O trabalho para reverter uma visão de desconfiança sobre as organizações, segundo os especialistas, é bastante desafiador, especialmente por existir um preconceito sobre como as atividades são desempenhadas. Algo que não pode ser generalizado, defendem, sobretudo pelo contexto estrutural de países como o Brasil, que dependem do terceiro setor para a garantia de direitos sociais, ambientais e educacionais.
— Muitas pessoas têm vontade de doar, mas também receio de que aquele valor não chegue da maneira que se pretende. Nas enchentes, isso aconteceu muito: as pessoas buscando quem pudesse legitimar o destino da doação. Quem está ao meu lado nesta causa? Essas pessoas também são ponte para a transparência da organização. E as redes sociais permitem cobrar mais também — diz Paola, da Feevale.
Professora da Escola de Humanidades da PUCRS, Inês Amaro lembra que o universo envolvendo ONGs, terceiro setor ou sociedade civil organizada pode ser muito amplo, incluindo desde grandes associações que operam em vários segmentos e geram grandes receitas, a pequenas organizações ou associações comunitárias. O caráter social, no entanto, não as isenta de terem obrigações de uma organização tradicional, entre elas as questões de transparência e de deveres a serem cumpridos.
— Embora sejam instituições privadas com fins públicos, são instituições que também operam com a lógica de cumprir sua missão. O que diferencia essas organizações é que os seus fins sempre serão fins voltados às demandas da sociedade — diz Inês.
O princípio da transparência é cada vez mais valorizado tanto nas empresas quanto nas ONGs, chegando a compor o arcabouço legal destas instituições. No caso das parcerias entre iniciativa privada e terceiro setor, todos os recursos têm finalidade pública, e por isso a prestação de contas é uma obrigatoriedade. Bem como as questões jurídicas e contábeis inerentes de cada atividade, cada vez mais cobradas.
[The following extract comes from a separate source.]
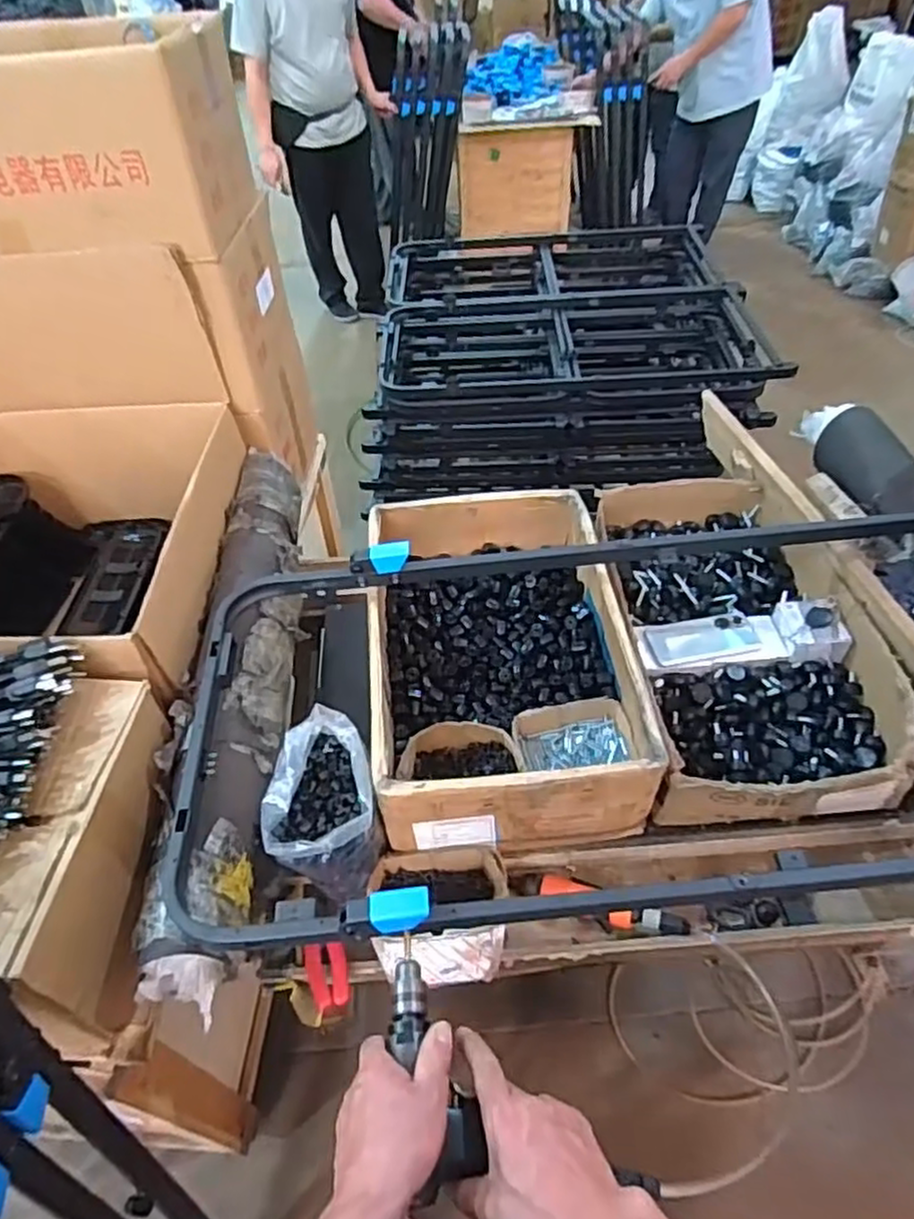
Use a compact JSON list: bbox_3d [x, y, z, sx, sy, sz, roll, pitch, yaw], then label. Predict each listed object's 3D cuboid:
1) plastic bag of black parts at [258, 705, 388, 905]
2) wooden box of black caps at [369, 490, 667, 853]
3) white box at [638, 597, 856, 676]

A sustentabilidade financeira das ONGs pode se dar das seguintes formas:
- Por doações, tanto de pessoas físicas quanto jurídicas
- Por parcerias com empresas através de projetos específicos
- Por alavancagem de recursos a partir de receitas próprias e comercialização de bens e serviços
- Por recursos públicos
Outro mecanismo para manter a idoneidade das ações são as contrapartidas. As compensações dependem de cada projeto, mas podem, inclusive, serem formalizadas para ajudar no processo de transparência, como forma de garantir que a ajuda está mesmo chegando e o quanto está se revertendo em resultados. Por isso que, para as ONGs, é importante ter proximidade com o beneficiado:
— Senão, a contrapartida se torna inviável. Ela não vai acontecer se não houver a proximidade. É preciso entender o que é necessário naquele local, porque aí o recurso vai ser mediante a um compromisso, e a roda vai continuar girando — diz Paola.
Também há cuidados a serem tomados pela empresa que contrata uma ONG para a realização dos projetos, sob o risco de danos à imagem da companhia em caso de qualquer irregularidade. Atualmente, a atenção ao recurso alocado passa pela profissionalização do braço social nas companhias, com a criação de institutos próprios, fundações ou grupos técnicos que cuidem disso. Trata-se de uma evolução da filantropia para o investimento social, cita a pesquisadora da PUCRS, Inês Amaro.
— Há organizações privadas com áreas bem estruturadas nestes projetos, com mecanismos bem elaborados de prestação de contas que envolvem resultados no detalhe para saber a comprovação do uso daquele recurso. Da mesma forma, no recurso público — diz Inês.
As especialistas lembram ainda que as universidades têm papel fundamental enquanto extensionistas para promover a aproximação das iniciativas com as organizações da sociedade civil. A parceria também é uma forma de entender os apoios necessários e se as estruturas estão funcionando como devem.